Syria on Tuesday ruled out any deployment of Arab troops as proposed by Qatar to halt 10 months of deadly unrest, as army defectors urged the UN Security Council to intervene.
“Syria rejects the statements of officials of Qatar on sending Arab troops to worsen the crisis… and pave the way for foreign intervention,” the foreign ministry said.
“The Syrian people refuse any foreign intervention in any name. They will oppose any attempt to undermine the sovereignty of Syria and the integrity of its territory,” it said in a statement.
“It would be regrettable for Arab blood to flow on Syria’s territory to serve known (interests),” the ministry added, without elaborating.
In an interview with US television aired at the weekend, Qatar’s emir, Sheikh Hamad bin Khalifa Al-Thani, said he favoured sending Arab troops to Syria to “stop the killing.”
From its base in Turkey, the Syrian Free Army (SFA) called on the 22-member Arab League to “quickly transfer the case of Syria to the UN Security Council,” in a statement signed by its leader Riyadh al-Asaad, a dissident colonel.
The United Nations has pledged to assist the Arab mission deployed in Syria since last month, saying Monday it would start training the bloc’s observers within days.
But the defector force is seeking much bolder action from the world body and urged the international community to “act quickly against the regime through Chapter 7 of the UN charter to maintain peace.”
The Security Council’s robust Chapter 7 provision allows for UN-backed forces to initiate military action, not simply respond when attacked.
UN chief Ban Ki-moon on Monday said “the situation in Syria has reached an unacceptable point,” and urged the Security Council to respond with “seriousness and gravity and in a coherent manner.”
But tough action by the council has been repeatedly blocked by Damascus allies China and Russia, which vetoed a Western draft UN resolution in October that would have condemned Assad’s regime.
Russia, which has accused the West of eyeing Libya-style regime change in Damascus, on Monday distributed its second draft resolution that blames both sides for the crisis and opposes strong UN action, Western diplomats said.
France on Tuesday dismissed the Russian draft, saying it fell “very far from responding to the reality of the situation in Syria.”
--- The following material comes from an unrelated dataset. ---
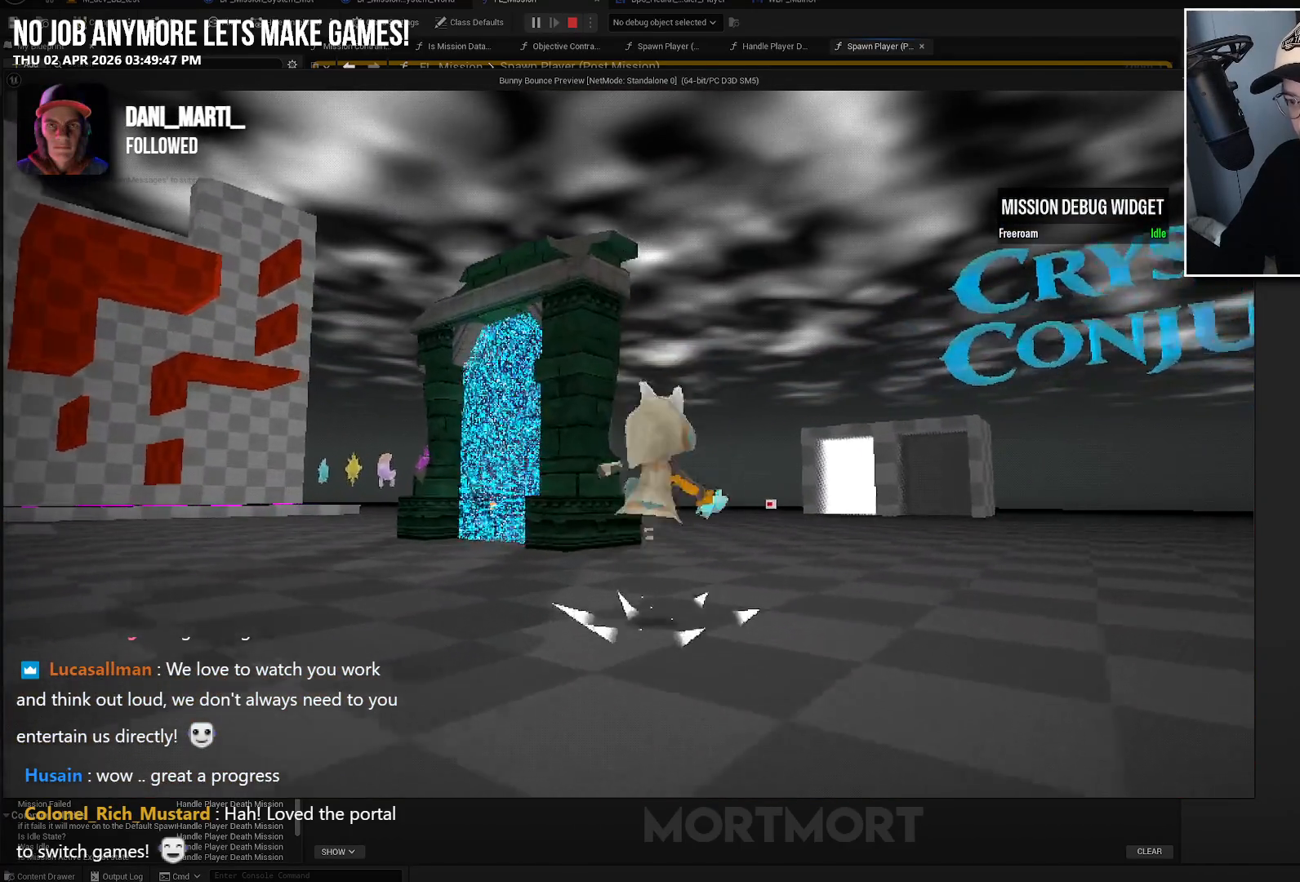
{"buttons": [], "left_stick": "up-left", "right_stick": "center", "events": [[33, "A", "up"], [100, "left_stick", "up-left"]]}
Leading Western powers have so far ruled out military intervention like that waged against Moamer Kadhafi’s regime.
Syria’s ‘warning against the deployment of Arab troops comes amid signs of stronger coordination between the military and political opponents of President Bashar al-Assad’s regime.
The Syrian National Council, an umbrella group, said it had opened a liaison office and hotline with the SFA to follow political developments on the ground.
The SFA claims to have gathered some 40,000 fighters under its command since an anti-regime revolt broke out in Syria in mid-March. The crackdown on dissent has since cost more than 5,000 lives, the United Nations estimates.
A media adviser to a top Syrian army defector, General Mustafa Ahmad al-Sheikh, said last week that a special council is being set up to oversee all military operations.
Assad’s regime was also hit on Monday by the defection of a leading MP, Imad Ghaliun, who announced he was going into exile, along with an opposition figure who heads Syria’s largest tribe, Nawaf al-Bashir.
In fresh violence on Tuesday, 11 civilians were killed, including eight who died in a minibus explosion in the northwestern province of Idlib, the Syrian Observatory for Human Rights said.
A senior military official in Israel, meanwhile, said his country had serious concerns about what will happen to “huge stockpiles” of chemical and biological weapons if the Assad regime collapsed.
“The question is when, not if. And the big question is what’s going to come the day after,” said Major General Amir Eshel, head of the Israeli military’s planning division.
“The immediate concern is the huge stockpiles of chemicals, biologicals (weapons), strategic capabilities that are still going into Syria, mainly from eastern Europe,” Eshel said.